HMD Global, the Finnish phone maker and inheritor of the Nokia mobile phone brand, has revealed plans to transition some of its manufacturing to Europe.
The company said the move is designed to meet a “surge in customer demand” for locally produced devices, due in part to security and sustainability concerns among both its corporate and consumer users.
The announcement, which was timed to coincide with the Mobile World Congress (MWC) 2023 industry event in Barcelona, comes four years after HMD Global revealed it was moving its data centers to Europe to satisfy European Union (EU) data regulations such as GDPR. Moving manufacturing there, it seems, is a natural next step.
“We already have our data centers in Europe — more specifically we have our data centers in Finland, to ensure the security of our devices,” HMD Global chief marketing officer Lars Silberbauer said in a press briefing earlier this week. “By starting this journey to bring manufacturing to Europe, we want to ensure that the critical part of the development of the devices are within Europe and within European legislations, which is quite important for a lot of our customers.”
So in many ways, the company is adopting a similar philosophy for manufacturing as the cloud computing industry has been doing for data with region-specific infrastructure — sovereignty is very much the name of the game, bringing the “product” closer to the customer, making it easier for all concerned to adhere to local laws and regulations.
HMD Global emerged from the ashes of Microsoft’s ill-fated Nokia devices acquisition in 2013, a move that ultimately led to a $7 billion “good will” writedown after Satya Nadella entered the CEO hotseat and refocused the company’s efforts. Microsoft eventually offloaded the Nokia business entirely, with Nokia inking a brand-licensing deal with the newly established HMD Global entity in 2016.
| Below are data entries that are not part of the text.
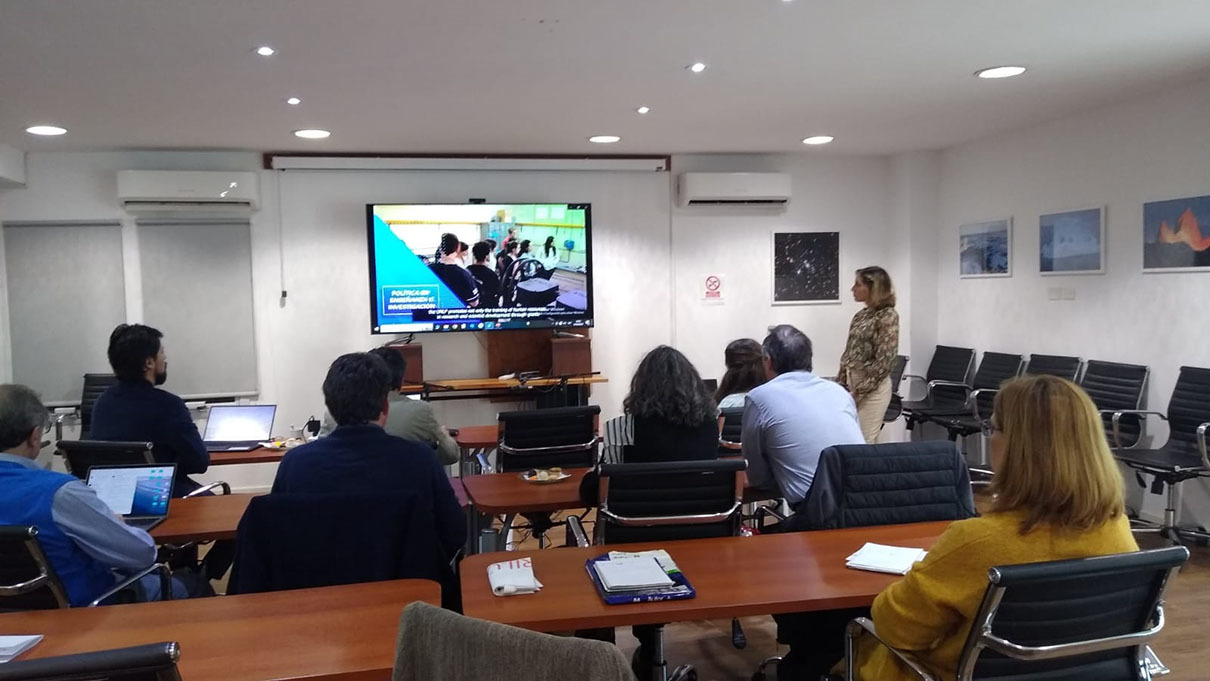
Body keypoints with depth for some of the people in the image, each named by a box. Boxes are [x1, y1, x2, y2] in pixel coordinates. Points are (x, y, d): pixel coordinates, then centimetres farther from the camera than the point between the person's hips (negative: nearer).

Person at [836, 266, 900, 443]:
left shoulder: (887, 316, -11)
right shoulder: (861, 315, 12)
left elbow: (884, 361, -16)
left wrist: (858, 391, -16)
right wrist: (840, 383, 8)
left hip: (872, 387, -8)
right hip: (851, 384, 8)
For the most part, HMD Global has focused on feature phones and budget smartphones, but that hasn’t stopped the Helsinki-based company from raising $330 million in venture capital (VC) funding, the lion’s share arriving in 2020 from big-name backers including Google, Qualcomm, and Nokia itself.
As with most mobile phone companies, HMD Global has hitherto relied on Asia for its manufacturing output, specifically China and India. And it’s clear that isn’t changing. But as part of its burgeoning ambitions in the enterprise realm specifically, which includes a suite of add-on subscription services for businesses, the company wants to further differentiate itself in a space that includes deep-pocketed incumbents such as Samsung, Google, and — of course — Apple.
Indeed, today’s news doesn’t signal the start of a major “lift and shift” effort to bring existing Nokia phone manufacturing to Europe. Silberbauer stressed that the company sees this as a means to attract new customers with very specific localization demands in the region.
“We will not be taking production away from anywhere,” he said. “We see it as a growth opportunity for the European market.”
Silberbauer told TechCrunch that its European manufacturing endeavors will begin with a 5G smartphone aimed at “security conscious industries,” and will be offered purely as a B2B product. It expects manufacturing and shipping to begin as soon as the third-quarter of 2023, with plans to add at least one consumer-focused device to the mix in the future.
“It’s step-by-step that we are taking this journey towards manufacturing in Europe,” Silberbauer said.
The big elephant in the room here, of course, is where — exactly — is HMD Global manufacturing its devices in Europe? Finland, perhaps, might be a good bet given that is where the company is headquartered. But despite repeated attempts to garner specifics around its manufacturing plans on the continent, Silberbauer cited security concerns as one reason why they couldn’t divulge the precise location of its factories.
“Unfortunately, due to our customers being in various security-conscious industries, we’re not allowed to tell anyone which countries we are producing these devices in, simply to keep it as secure as possible,” he said.
However, Silberbauer did spill some beans around what the manufacturing flow might look like at first, confirming that HMD Global will still be working closely with its existing partners in Asia.
“We cannot just flick a switch and then have a fully functioning factory in Europe,” he said. “It needs to be taken step-by-step. So the first steps are basically that our current partner in China will collect the materials and conduct initial security, before they ship to our manufacturing partners in the EU. And from there, the partner in Europe will finish the assembly, calibrate and test the devices, test hardware, and specifically test the software for security.”
HMD Global is also using this new distributed manufacturing model to tout its sustainability credentials, with Silberbauer noting that this is one reason why it doesn’t make sense to move its existing manufacturing from its current location in Asia, where it already has a strong customer base.
“Manufacturing in Europe means that we will decrease the carbon footprints on those devices,” Silberbauer said. “It would not make sense to manufacture all of our phones in Europe, because all of our markets and consumers are not in Europe. It’s best from a sustainability point of view to keep the production in those areas where the consumers are.”